▶ [TASK STATEMENT] Copy all the lines of the listing below exactly. Skip the images.

▶ [DATA BLOCK]
————

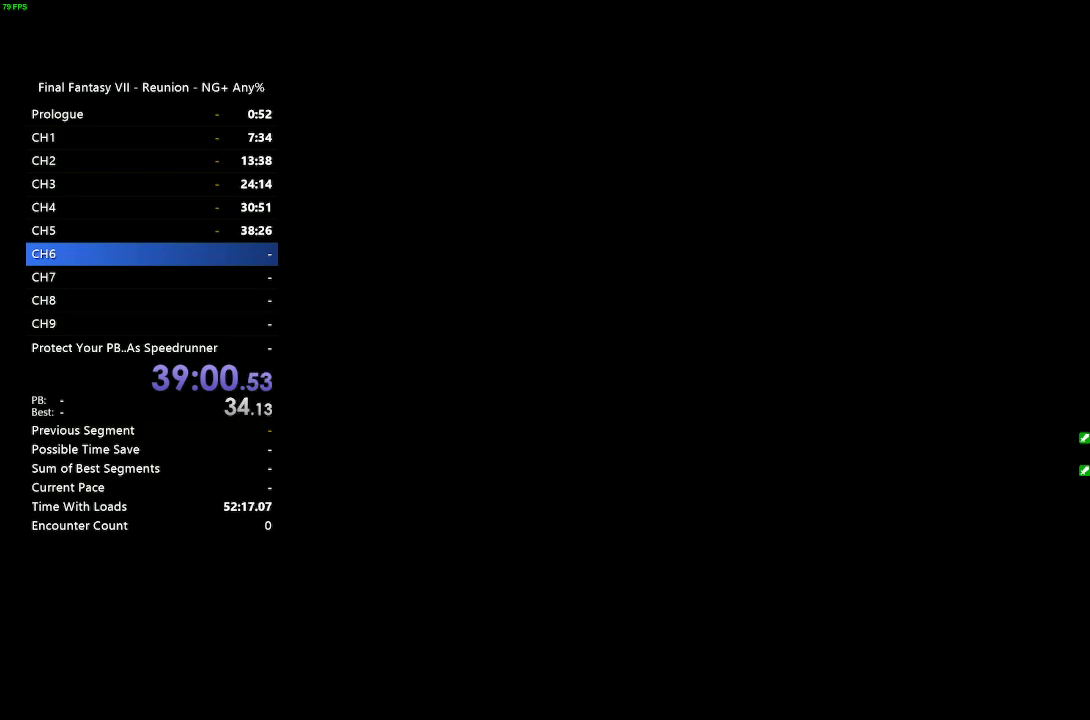
{"buttons": [], "left_stick": "center", "right_stick": "center", "events": []}
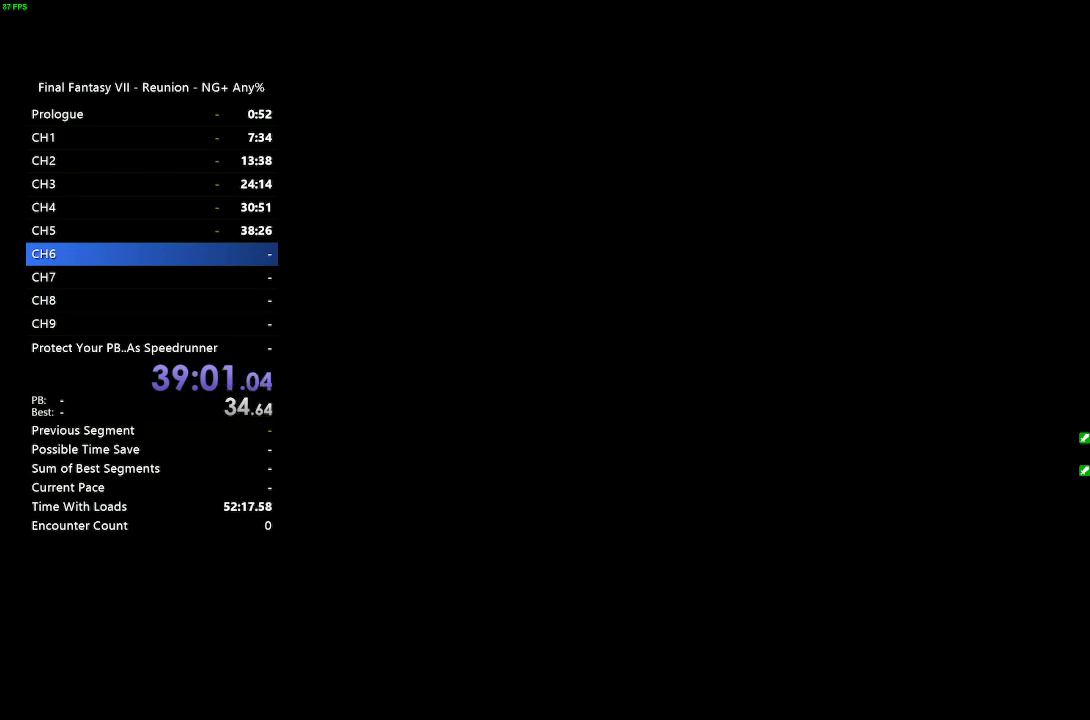
{"buttons": [], "left_stick": "center", "right_stick": "center", "events": []}
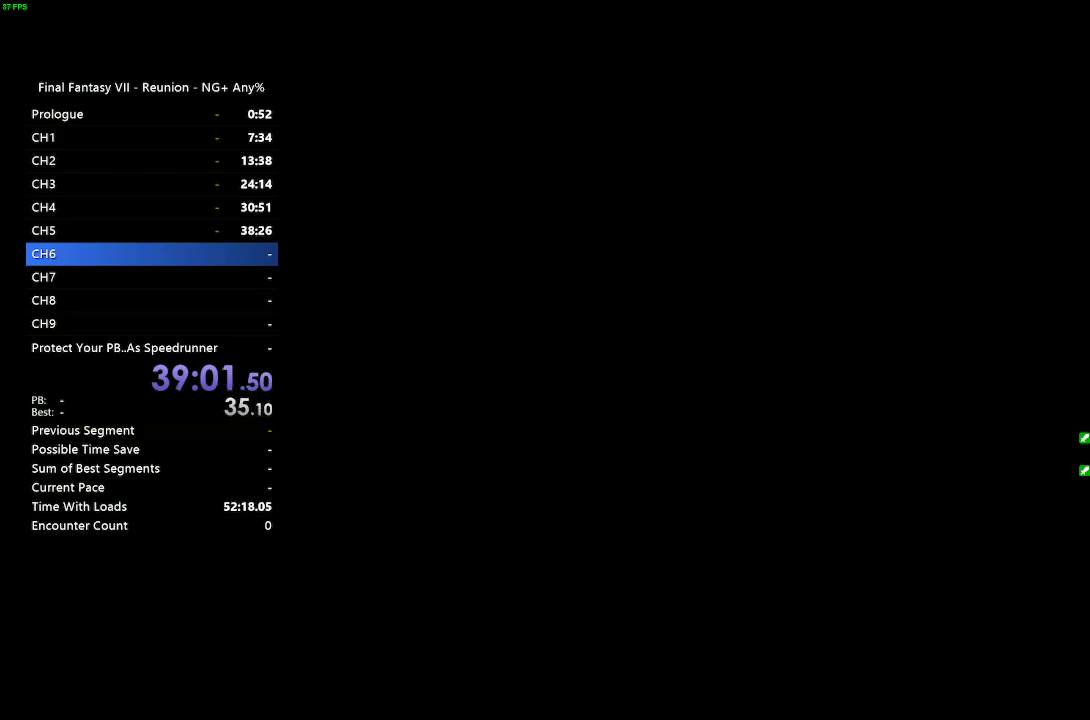
{"buttons": [], "left_stick": "center", "right_stick": "center", "events": []}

————

▶ [SOLUTION FOR THIS PROBLEM]
{"buttons": [], "left_stick": "center", "right_stick": "center", "events": []}
{"buttons": [], "left_stick": "center", "right_stick": "center", "events": []}
{"buttons": [], "left_stick": "center", "right_stick": "center", "events": []}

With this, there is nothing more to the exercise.